In this article, the title of which is an anagram used for the essay of the same name by Sergio Miceli, I wanted to deepen the contribution of those who, I believe, have always represented the most important personality concerning the intricate, and increasingly elusive, dialogue between the language of cinema and that of music: Ennio Morricone.
Solid theoretical foundations have only recently been given to the analysis of the union between music and cinema. Ennio Morricone has carried out a task of rejuvenation in the Italian film music sector. He is a musician who can be defined as 'all-round' for his marked qualities of understanding and adaptation to the most distant musical directions, in which his style is always traceable. Music is a softener of space and time. In the long duel scenes of Sergio Leone's films (in which the characters do nothing but stand still like statues facing each other) the music of Ennio Morricone is precious to make such an immobilization of time acceptable.
A few 'reminiscent' notes of Once Upon a Time in the West to retrace in the unconscious an itinerary made up not only of grasslands, of the sun, but also of personal emotions linked to a fragment of a sequence. It would take me a whole night to melt the curiosity that Ennio Morricone's artistic collaborations suggest. In my opinion, a study on the entire production Morriconiana it implies a certain 'experimental' character.

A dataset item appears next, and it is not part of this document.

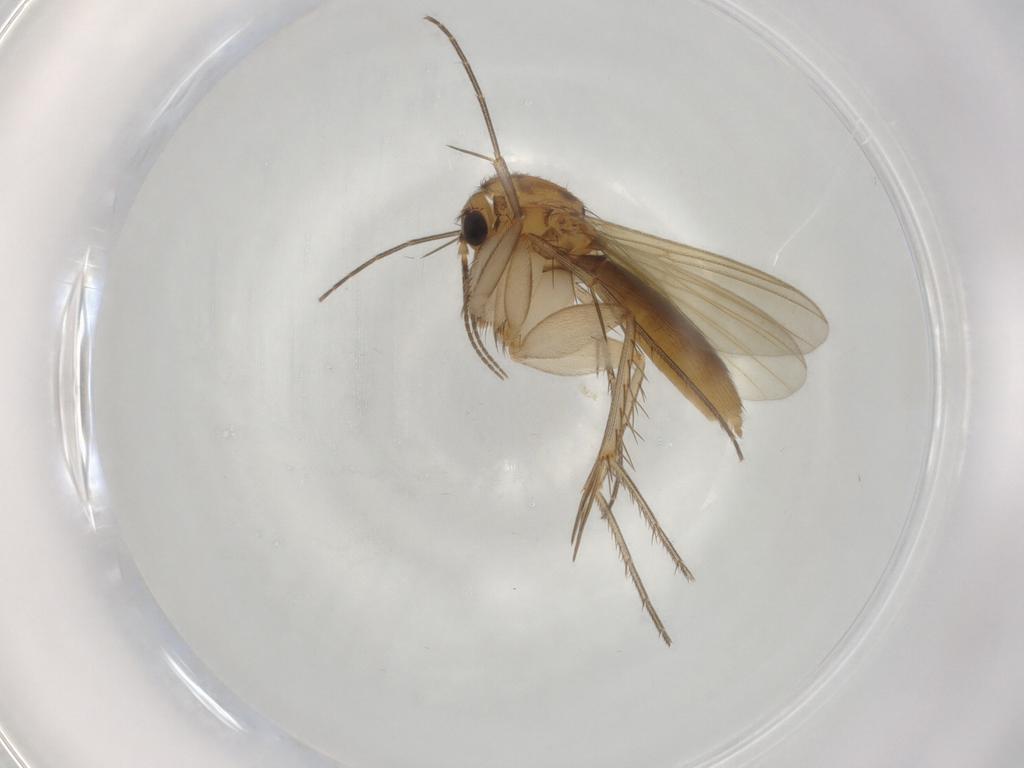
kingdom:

There are more than four hundred films to which the composer has donated his music. According to some specialists, groups such as Pet Shop Boys, Dire Straits, Rolling Stones, Bon Jovi, Guns N 'Roses and who knows how many others have declared themselves indebted to Morricone's language. My impression is that Morricone has lent his collaboration on many more occasions than is actually known. But I will limit myself to writing that dealing with a composer with such a rich personality 'obliges' to outline a global profile of the music of our time. It must be said, however, that today the sparse interviews and biographies available place greater emphasis on the 'cultured' Morricone, that is, that of excellent collaborations, the one that made Sergio Leone say "Now I can no longer even imagine my film without Ennio's music… ”. The one with Leone is a happy partnership, interrupted only by the untimely death of the director; shortly before the forced separation, the two will magnificently seal their relationship with the harrowing and extraordinary 'historical - psychological' epic of Once upon a time in America.
Once upon a time there was Ennio Morricone ...

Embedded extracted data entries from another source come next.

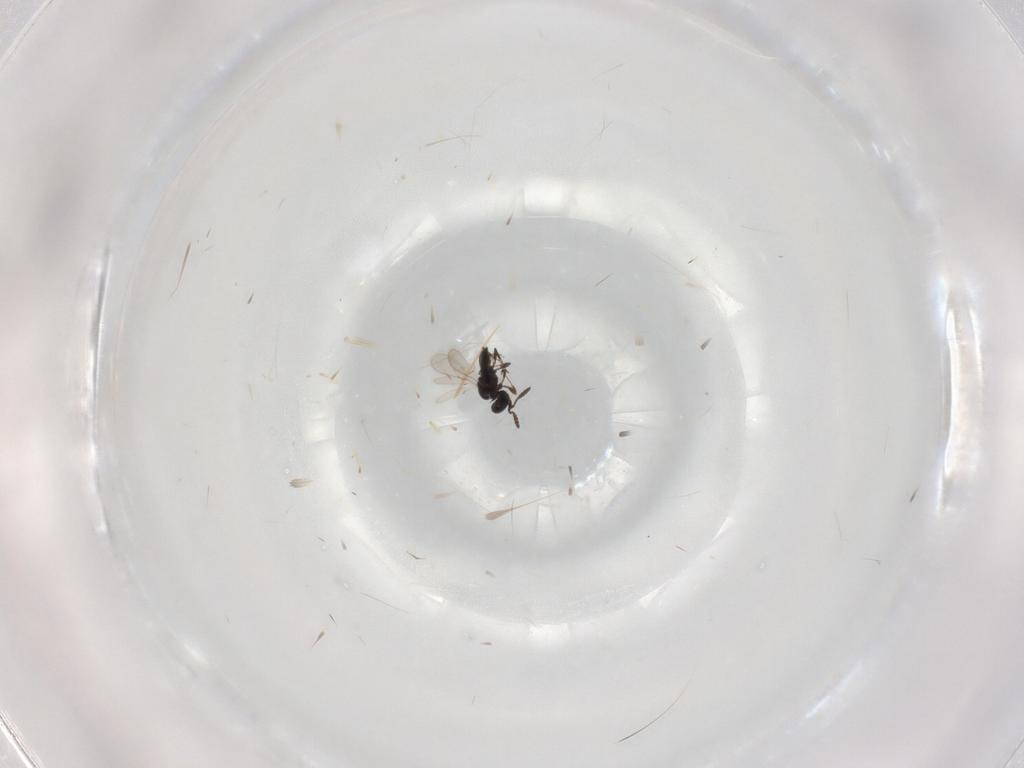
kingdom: Animalia
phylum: Arthropoda
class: Insecta
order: Hymenoptera
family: Scelionidae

Ennio Morricone was born on 10 November 1928 in Rome. The family lived for a long time exclusively from the profession of his father Mario, an esteemed trumpet player in entertainment orchestras, while only much later did his mother, Libera Ridolfi, start a small business in the textile trade in Rome. It is therefore presumable to believe that Morricone grew up in a family climate of a typically proletarian nature, in which life and work are intertwined in a close relationship of mutual dependence and are marked by an ethic of dignified industriousness. In fact, the initiation into music takes place not only thanks to the early manifestations of his nature - the first compositional attempts date back to around 1934 - but as a natural phase of preparation for a moment in which the son would have assumed the paternal roles, in the family as in work. . The nature of Morricon's roots leads us to believe that the handover between father and son would have taken place anyway, and that the vocation manifested so precociously only made an already marked destiny more acceptable.
With a little ink on the staff, Ennio Morricone entered history and hearts. A timid reference to the notes of the soundtrack of Sergio Leone's film is enough Once upon a time in America to get lost in the fog of a gangster New York. That pan flute, which recalls the Indian origins of America, is just a drop in the sea of music that Morricone has given to the cinema.

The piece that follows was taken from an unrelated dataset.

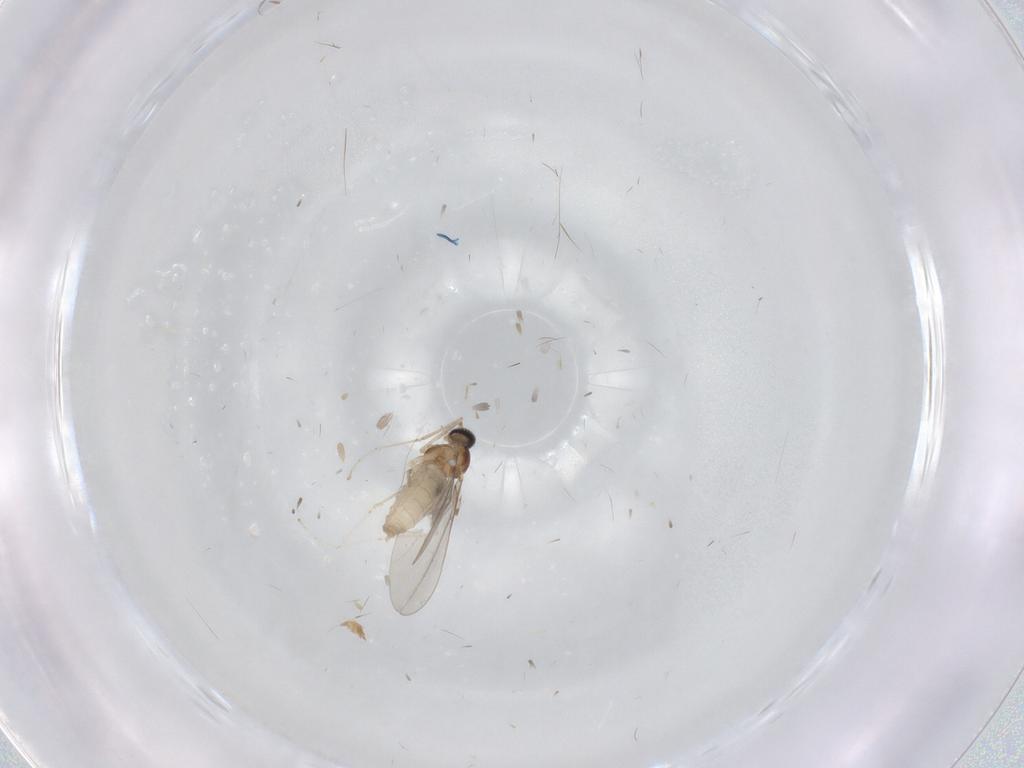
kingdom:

If it is true that cinema has used his talent, it is equally true that Morricone has used cinema to test his talent.
The Italian public discovered Morricone and immediately identified him with the music of For a bunch of dollars, whose direction is entrusted to Sergio Leone. Then he plunges into the Babylon of cinema, showing undoubted and uncommon survival skills. They follow Per qualche dollaro in più e The good, the bad and the ugly, titles belonging to the Western genre, again directed by Leone. Since then Morricone, like it or not, has been doubly labeled: as a soundtrack author and as a specialist in the Western genre with guaranteed returns. Over the course of his career he will sign something like twenty-seven comments for Western films, helping, in spite of himself, to consolidate the label, however erroneous and reductive. And here is Morricone who, remaining true to himself, resorts to rhythmic-melodic cells smaller and smaller, but capable of appearing unusual and simultaneously familiar even to the less 'educated' ear. Here then are the stubborn schizophrenics, mechanical only in appearance and therefore disturbing in their progress that is not always predictable. The fascination exercised by his music for films lies precisely in the singular coexistence of an all in all conventional system but, at the same time, made eccentric by small inconsistencies. Ennio Morricone, let me write it, represents a sort of guarantee seal, to be used to try to save a failed film or to enhance the characteristics of an ambitious product.